Even as much of the “establishment” gloats about the crashing of gold prices — The New York Times’ discredited Keynesian “economist” Paul Krugman was quick to celebrate the news as a vindication of his radical theories — countless experts say now may be a good time to buy more physical metals at a discount. This writer attempted to purchase some today; the little store was packed and most of the bullion was sold out, including silver that had not even arrived yet. Indeed, the fundamentals have not changed: central banks are ramping up the currency printing, none of the systemic problems that led to the recent financial crisis has actually been addressed, and the economy has hardly entered a true, sustainable “recovery.”

“It seems to me that what is intact at the moment is the determination of central banks to print their way out of trouble, which is terrifically bullish for gold over the long term,” James Grant, publisher of Grant’s Interest Rate Observer, told Bloomberg in a TV interview about the recent crash in prices. “Gold is not so much a hedge against inflation as it is against monetary disorder.… I am indeed bullish on the stuff — bullish but chagrined.”

Citing a wide array of experts, The New American magazine explained in detail how the Fed was manipulating markets, including gold and silver prices, in a 2010 report about how monetary authorities have essentially rigged markets in everything from stocks and bonds to bullion. “Central banks stand ready to lease gold in increasing quantities, should the price of gold rise,” then-Fed boss Alan Greenspan told the House Banking Committee in 1998. In other words, if gold prices go up, the central bank will make sure they come back down. The Fed has publicly admitted as much.

Even before Greenspan’s infamous admission, a “confidential” Fed document dated April 5, 1961, available in the Federal Reserve Bank of St. Louis’ archives, revealed the central bank’s hand in the metals market. “Monetary authorities in the United States … have maintained the stability (and primacy) of the dollar in the international currency structure by standing ready to buy gold from, and sell it to, foreign monetary authorities who either need or acquire dollars for exchange purposes,” reads the paper, entitled “U.S. Foreign Exchange Operations: Needs and Methods.” The minutes from Fed “Open Market Committee” meetings showed the central bankers jubilantly admitting that even mentioning a possible gold sale would drive the price down.

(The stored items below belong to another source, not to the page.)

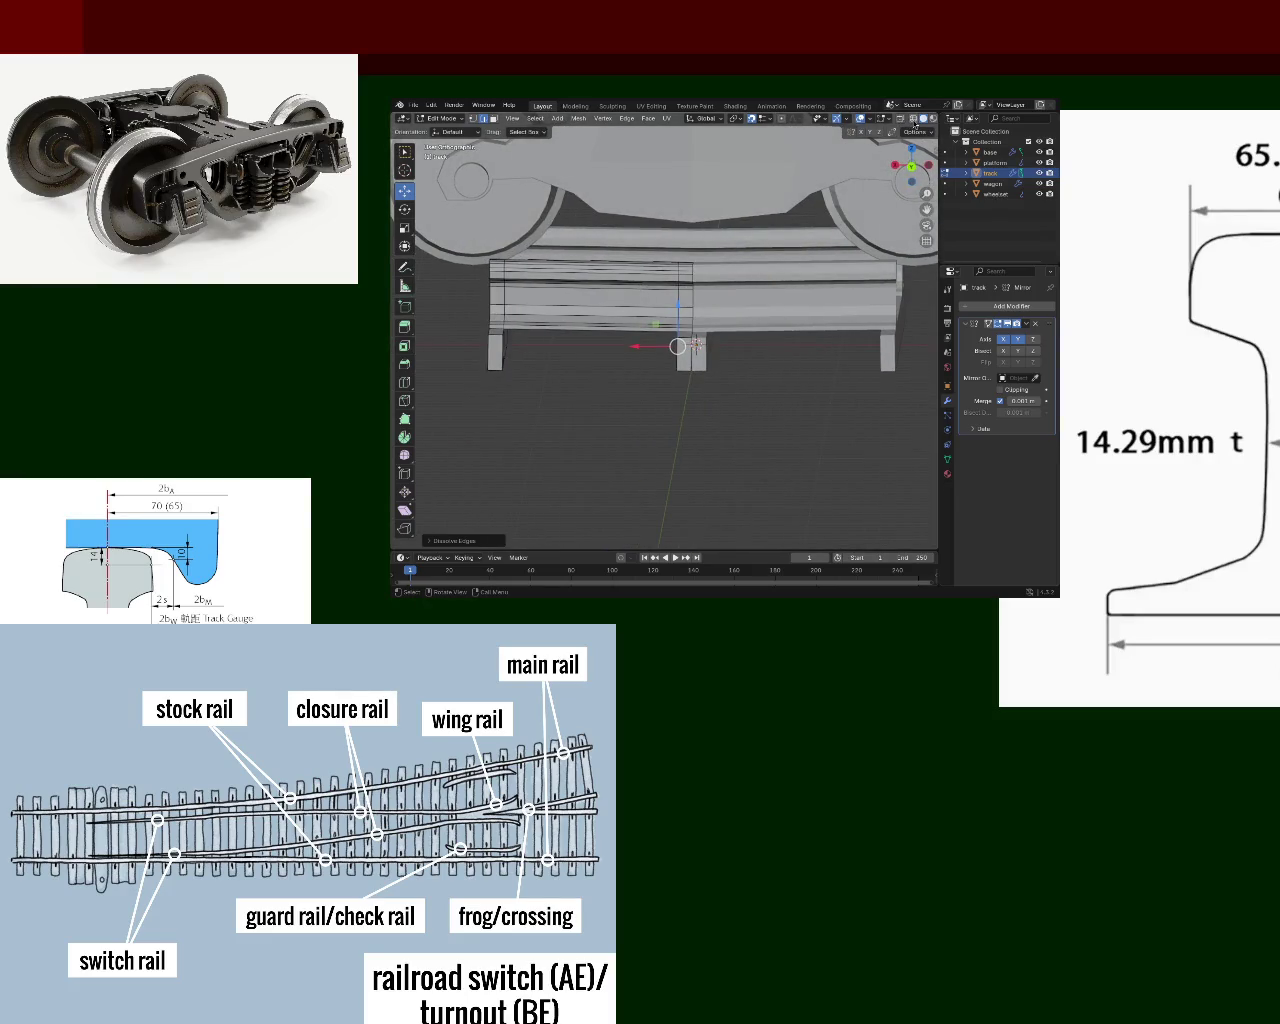
- Box-select geometry along the mesh's centre line in wireframe, then return to solid shading
{"action": "left_click", "coordinate": [897, 123]}
{"action": "left_click_drag", "start_coordinate": [720, 412], "coordinate": [658, 228]}
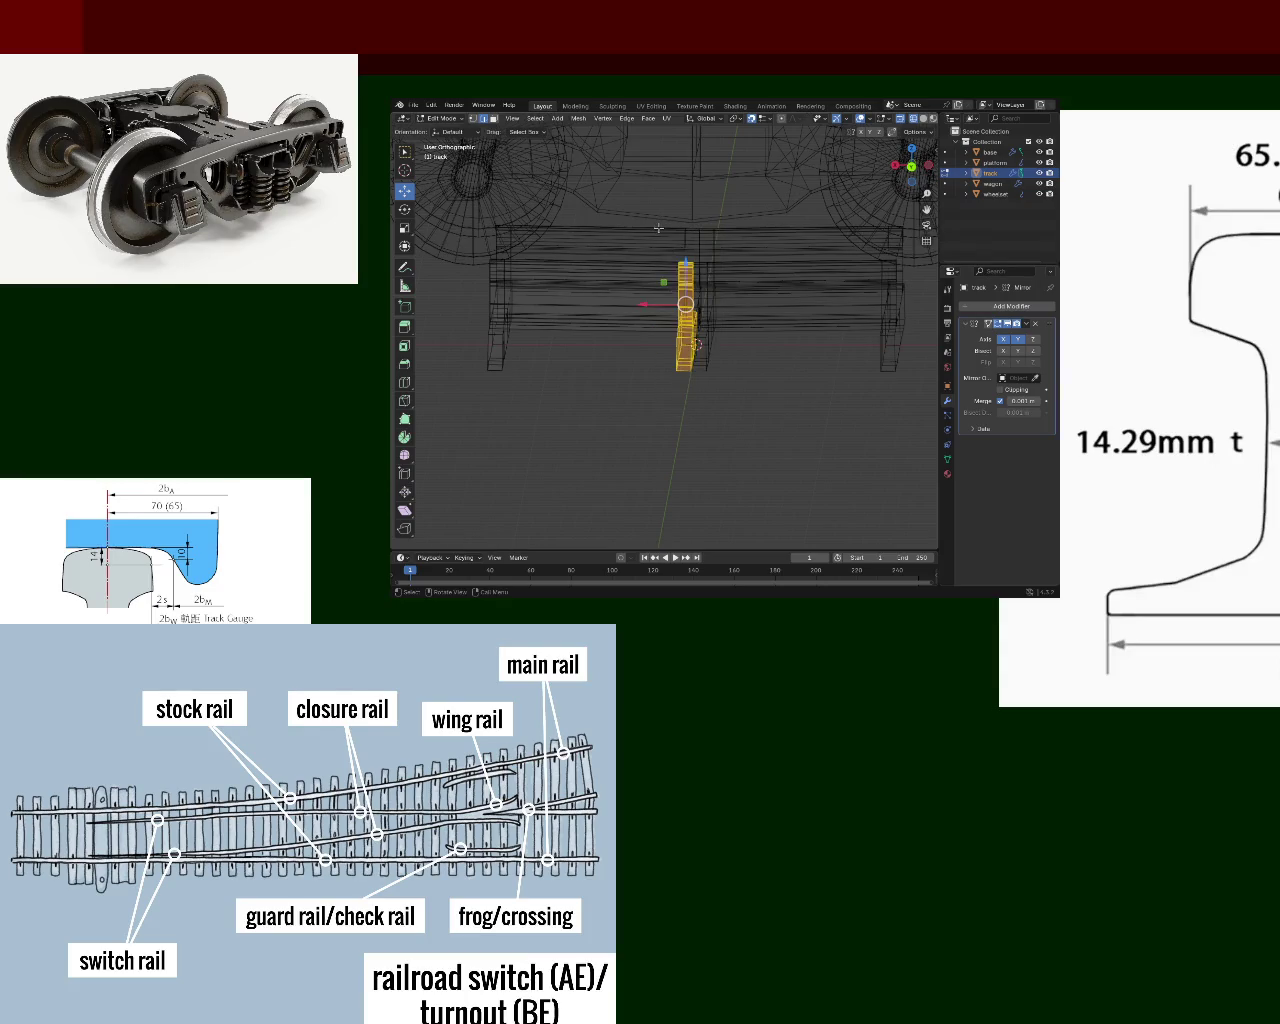
{"action": "right_click", "coordinate": [659, 228]}
{"action": "mouse_move", "coordinate": [659, 228]}
{"action": "middle_mouse_down"}
{"action": "mouse_move", "coordinate": [733, 264]}
{"action": "mouse_move", "coordinate": [667, 262]}
{"action": "middle_mouse_up"}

The Fed, of course, also admits that it is a privately owned institution.

As of noon Eastern Time on April 16, gold had rebounded by about $40, though even the most determined bulls say the price could go even lower. Still, numerous experts say it may be a good time to buy — especially if there really is a shortage in the physical market developing, as evidence and analysts suggest. Meanwhile, as The New American reported in February, 2012 saw a record demand for gold, with much of it coming from central bankers in BRICS countries.

“On the other end of this ripple [caused by the Fed dumping gold], almost the same amount of gold is being purchased by the Chinese,” explained CEO Art Thompson with The John Birch Society, a conservative organization and affiliate of this magazine that follows the issue closely. “Those that have the gold rule; that’s the way it is. Follow the flow of gold, you can see the flow of power — that is an ancient reality.” He added that the establishment media was also pumping out articles aimed at getting average people to sell their precious metals, but the reality of what is going on is not being addressed.

The socialist and communist-minded regimes ruling the BRICS countries, meanwhile, recently signed their latest declaration calling for a global currency managed by the International Monetary Fund (IMF) that would presumably replace the U.S. dollar as the world reserve eventually. They also called for Third World rulers to have a larger role in the international monetary system. As they continue gobbling up gold at what strongly appear to be artificially depressed prices, the BRICS rulers may ultimately get what they want — at least if and when the dollar finally loses its prized status as the global reserve, forcing a complete redesign of the global system. In the end, if nothing is done, Americans will likely end up among the biggest losers.